**Task statement**
Once you reach the line containing "For every layout", write out that line and every remaining line of the records exactly.

**Material to process**
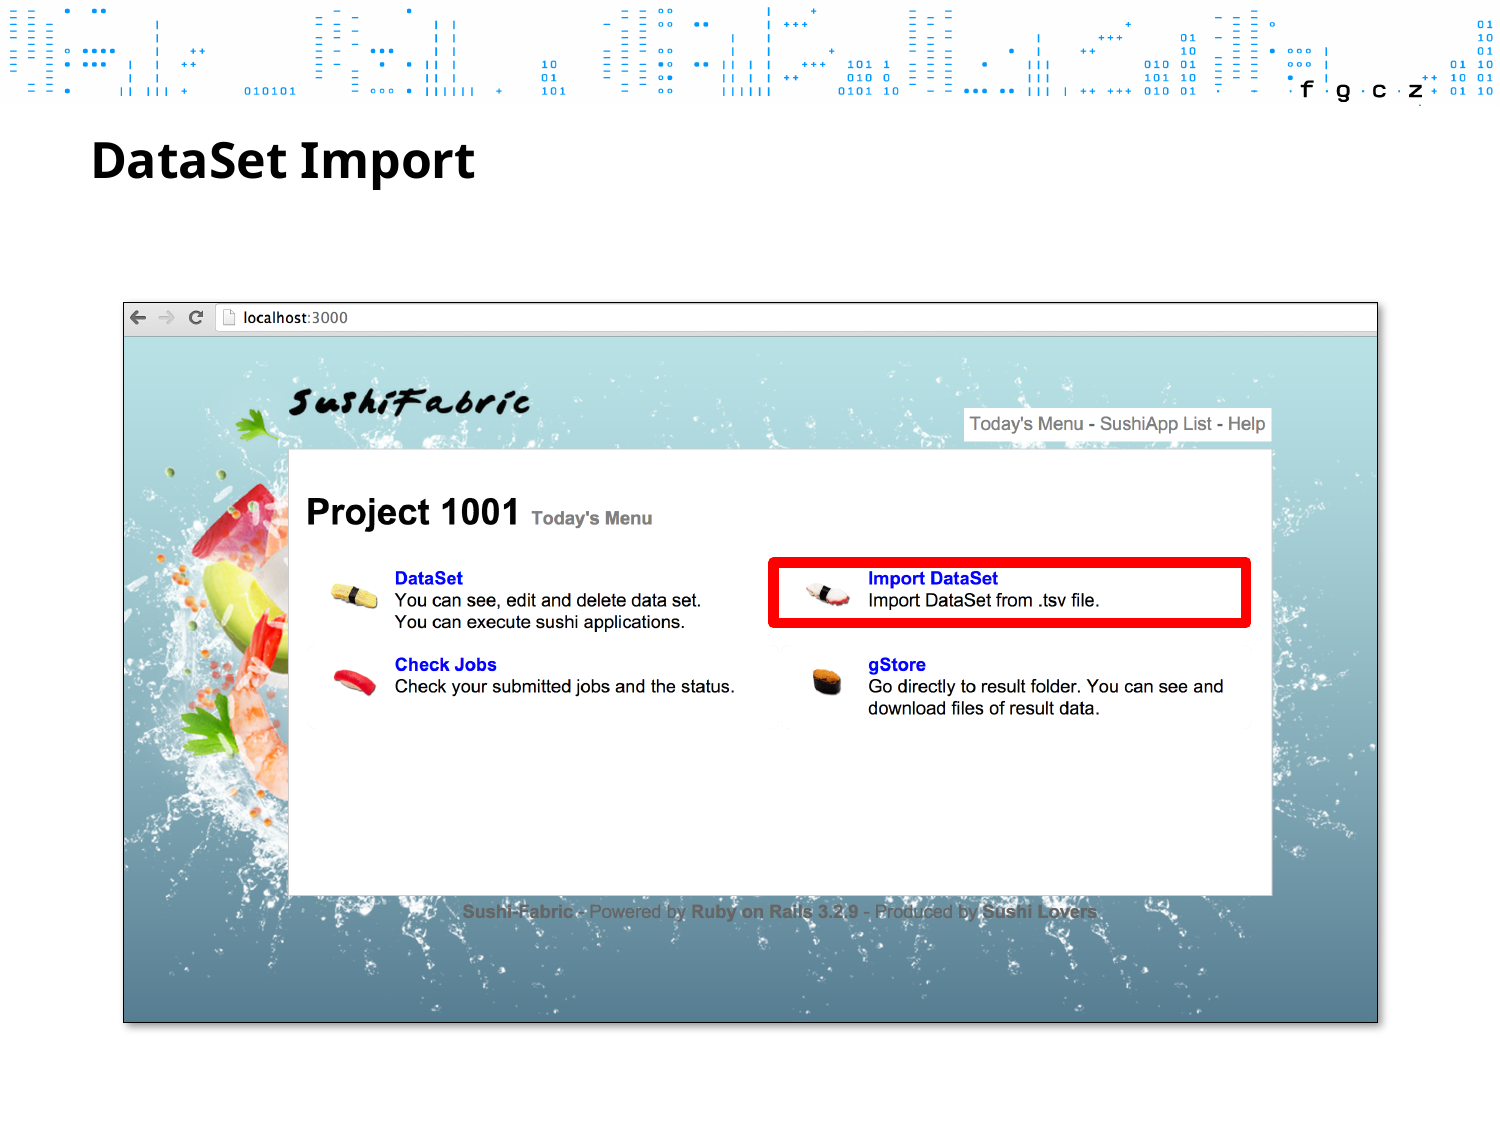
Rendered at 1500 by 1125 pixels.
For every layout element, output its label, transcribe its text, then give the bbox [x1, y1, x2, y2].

picture [123, 302, 1378, 1024]
title DataSet Import [75, 121, 1425, 197]
picture [0, 0, 1500, 106]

**Exercise solution**
For every layout element, output its label, transcribe its text, then give the bbox [x1, y1, x2, y2].

picture [123, 302, 1378, 1024]
title DataSet Import [75, 121, 1425, 197]
picture [0, 0, 1500, 106]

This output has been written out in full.